Insel Sylt.(hwi) Die Fraktion der Sylter Wählergemeinschaft (SWG) hat sich in einer Pressemitteilung zum Thema mögliche Gefahren für den Denghoog geäußert. So heißt es in der Mitteilung: „In der Gemeinde Sylt wurden bereits Bauvorhaben durch das Archäologische Landesamt in Kiel versagt, da die Sichtachse auf ein denkmalgeschütztes Gebäude beeinträchtigt wurde, zum Beispiel durch die beabsichtigte Schaffung von bezahlbarem Dauerwohnraum auf dem ehemaligen Areal der Grundschule in Morsum.“ In Wenningstedt gebe es das Steinzeitgrab Denghoog, das unter Fachleuten zu den bedeutendsten Steinzeitgräbern in Nordeuropa gezählt werde. „Diese mehr als 5.000 Jahre alte Megalithanlage liegt direkt neben der Friesenkapelle und ist als Teil der Menschheitsgeschichte von hoher Bedeutung. In der unmittelbaren Nähe soll jetzt ein Bauvorhaben eines Investors durchgeführt werden. Im Denkmalschutzgesetz heißt es in Paragraf 16, die Eigentümer eines Denkmals haben dieses vor Gefährdung zu schützen. Jeder vermag selbst zu beurteilen, ob bei den zu erwartenden schweren Baufahrzeugen und Lkw und den daraus resultierenden Belastungen eines solchen Vorhabens sowohl für den Grund als auch für die Umgebung eine Gefährdung gegeben sein könnte“, heißt es in der Pressemitteilung weiter.

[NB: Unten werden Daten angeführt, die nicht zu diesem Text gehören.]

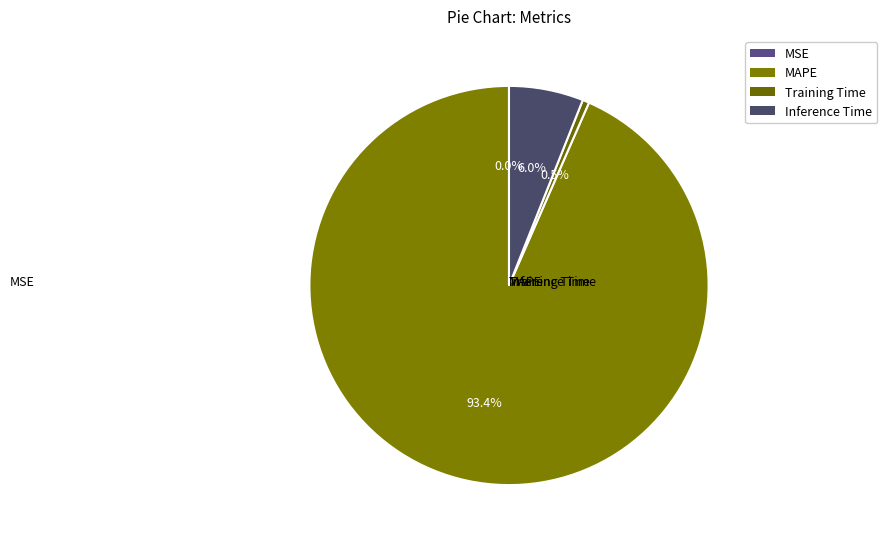

Which category accounts for the majority?

MAPE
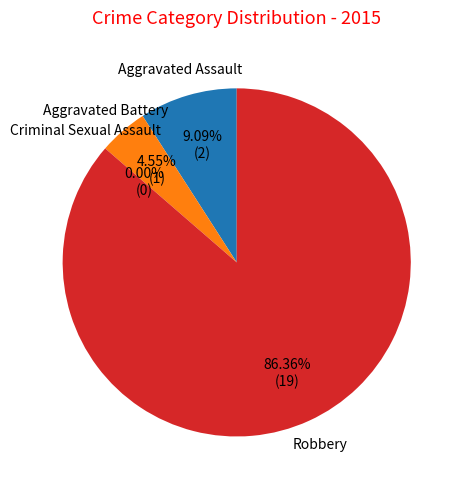

Is Robbery the majority of the pie?

Yes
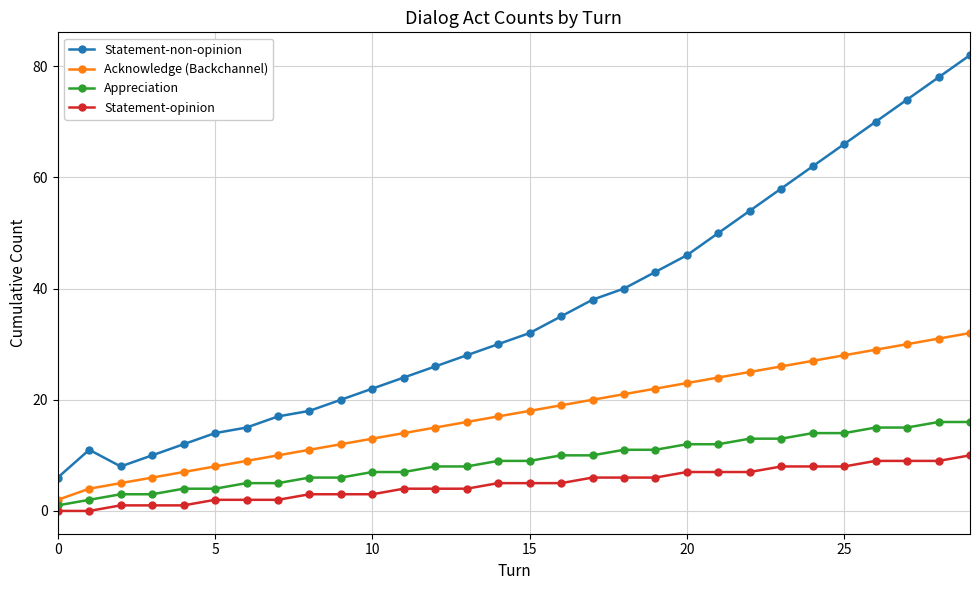

What is the difference between the second highest and second lowest values in the Statement-opinion series?

9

Die Sylter Wählergemeinschaft spricht sich in ihren Zeilen vehement für den Schutz des Denghoogs aus und fordert das archäologische Landesamt dazu auf, „seine Haltung zu dem Bauvorhaben grundlegend zu überdenken – Denkmalrecht geht vor Baurecht!“ Sollte dieses Kulturdenkmal durch das geplante Bauvorhaben beschädigt werden oder aus Sicherheitsgründen künftig nicht mehr begehbar sein, „sind wir alle dafür verantwortlich. Die einen mehr, die anderen weniger“, heißt es in der Pressemitteilung abschließend.